Mencatat jingga


Sesaat sebelum semuanya sempurna menjingga, aku tertatih-tatih menaiki anak tangga menuju balkon rumah milik bu sekdes tempatku mengindung selama kkn sebulan kedepan. Aku berhasil mancapai atas, dengan kamera di tanganku, aku menatap lamat-lamat pemandangan itu melalui lensa kamera. Masih ada kelabu di sana, sempurna menciptakan efek magis di langit sore itu. Jingga pertama di hari kedua aku menapaki tempat ini. Tak banyak yang bisa aku ceritakan, sebab, selalu berseliweran kenangan-kenangan tak bernama yang selalu membawa pulang jingga padanya. 

Pandanganku menatap lurus ke cakrawala, menyaksikan perlahan-lahan semuanya sempurna berwarna pekat, dan tak kutemui lagi setitik jingga di sana. Ada banyak narasi tentangnya, baik yang kubaca maupun kudengar dari desas-desus tetangga, bahwa tak semua orang menyukai pemandangan ini. Dan memang benar, tak semua hal yang kita sukai dapat diterima secara gamblang oleh orang lain. Aku memahami itu, walaupun separuhku meronta-ronta.

"Sesaat jingga bermunculan, waktunya kita menyudahi semuanya, dan aku harus pulang ke rumah."

Ketika masaku menjadi anak kecil, aku ingat betul ketika sore tiba dan langit sudah menunjukkan tanda-tanda menjingga di atas sana; aku tak pernah senang, sebab harus menyudahi permainan hari itu dan buru-buru kembali ke rumah. Aku tak pernah mengelu-elukan jingga seperti saat ini. Masa kecil dan dewasaku rupanya mengalami perubahan yang drastis.
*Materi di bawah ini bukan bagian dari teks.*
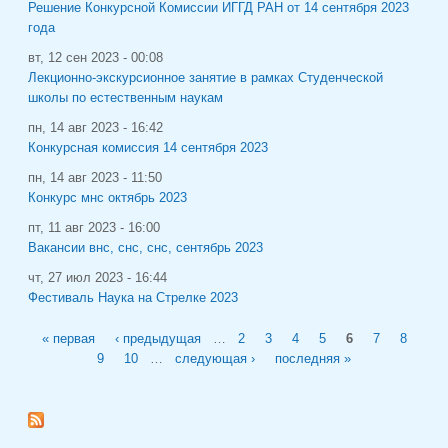
Решение Конкурсной Комиссии ИГГД РАН от 14 сентября 2023
года
вт, 12 сен 2023 - 00:08
Лекционно-экскурсионное занятие в рамках Студенческой
школы по естественным наукам
пн, 14 авг 2023 - 16:42
Конкурсная комиссия 14 сентября 2023
пн, 14 авг 2023 - 11:50
Конкурс мнс октябрь 2023
пт, 11 авг 2023 - 16:00
Вакансии внс, снс, снс, сентябрь 2023
чт, 27 июл 2023 - 16:44
Фестиваль Наука на Стрелке 2023
Страницы
« первая
‹ предыдущая
…
2
3
4
5
6
7
8
9
10
…
следующая ›
последняя »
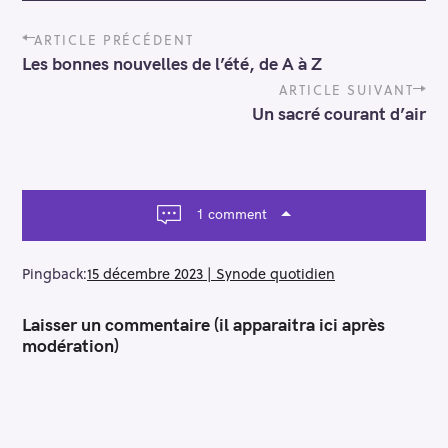
P
ARTICLE PRÉCÉDENT
o
Les bonnes nouvelles de l’été, de A à Z
s
t
ARTICLE SUIVANT
n
Un sacré courant d’air
a
v
i
g
a
1 comment
t
i
o
Pingback:
15 décembre 2023 | Synode quotidien
n
Laisser un commentaire (il apparaitra ici après
modération)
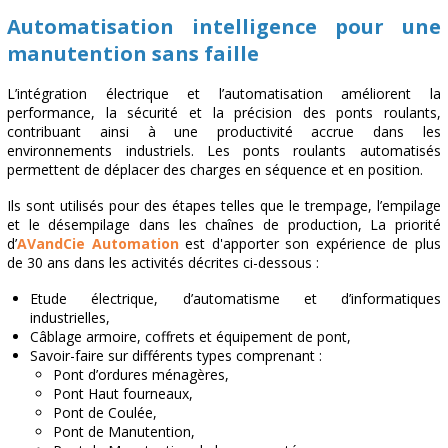
AUTOMATISME
Automatisation intelligence pour une
manutention sans faille
INFORMATIQUE
NOS EXPERTISES
L’intégration électrique et l’automatisation améliorent la
performance, la sécurité et la précision des ponts roulants,
BATI D'EVAPORATION
contribuant ainsi à une productivité accrue dans les
environnements industriels. Les ponts roulants automatisés
PONT ROULANT
permettent de déplacer des charges en séquence et en position.
Ils sont utilisés pour des étapes telles que le trempage, l’empilage
L'ATEX
et le désempilage dans les chaînes de production, La priorité
d’
AVandCie Automation
REALISATIONS
est d'apporter son expérience de plus
de 30 ans dans les activités décrites ci-dessous :
NOS CLIENTS
Etude électrique, d’automatisme et d’informatiques
industrielles,
NOS PARTENAIRES
Câblage armoire, coffrets et équipement de pont,
Savoir-faire sur différents types comprenant :
Pont d’ordures ménagères,
Pont Haut fourneaux,
Pont de Coulée,
Pont de Manutention,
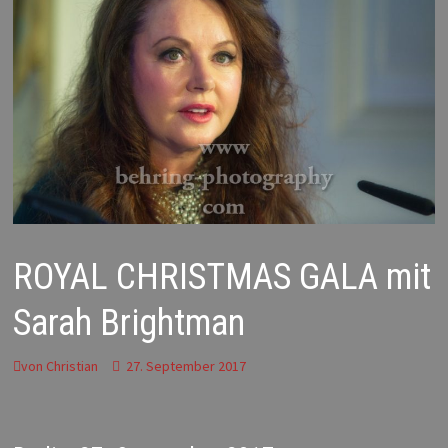
ROYAL CHRISTMAS GALA mit
Sarah Brightman
von
Christian
27. September 2017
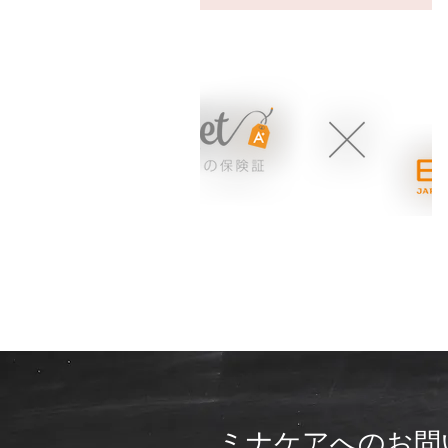
ミナケアへのお問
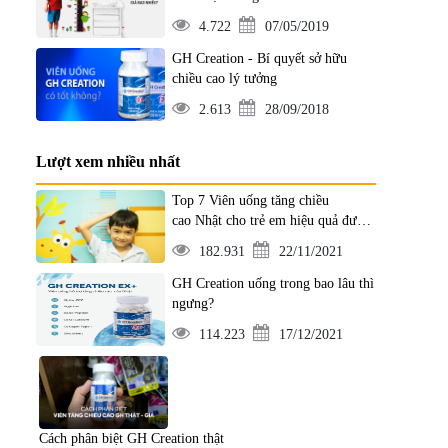
4.722
07/05/2019
GH Creation - Bí quyết sở hữu
chiều cao lý tưởng
2.613
28/09/2018
Lượt xem nhiều nhất
Top 7 Viên uống tăng chiều
cao Nhật cho trẻ em hiệu quả được
ưa chuộng nhất
182.931
22/11/2021
GH Creation uống trong bao lâu thì
ngưng?
114.223
17/12/2021
Cách phân biệt GH Creation thật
Apa mungkin aku tak lagi punya banyak teman seperti dulu? sehingga aku tak menyukai perpisahan dan kembali ke rumah? 

Tapi aku ingin mencatat baik-baik semburat jingga yang membuatku tenang hanya sekedar menatapnya hingga ia pulang ke peraduannya di kaki bukit. Hanya ada aku dan perasaanku yang berkecamuk riang gembira. Ada seutas sedih yang terbayarkan walau tak sampai lunas. Ada bahagia sebab aku bisa terus menatapnya tanpa harus pulang kemana-mana. Tak seperti itu, saat aku membenci jingga karena aku harus sendirian lagi. 

Siapapun bisa membuat narasi sedemikian rupa mengenai jingga. Tak apa tak suka, dan tak apa pula jika kau menyukainya dengan sangat. Tak ada yang salah, walau keduanya menghadirkan kesendirian yang sama, bukankah hidup memang tentang memilih?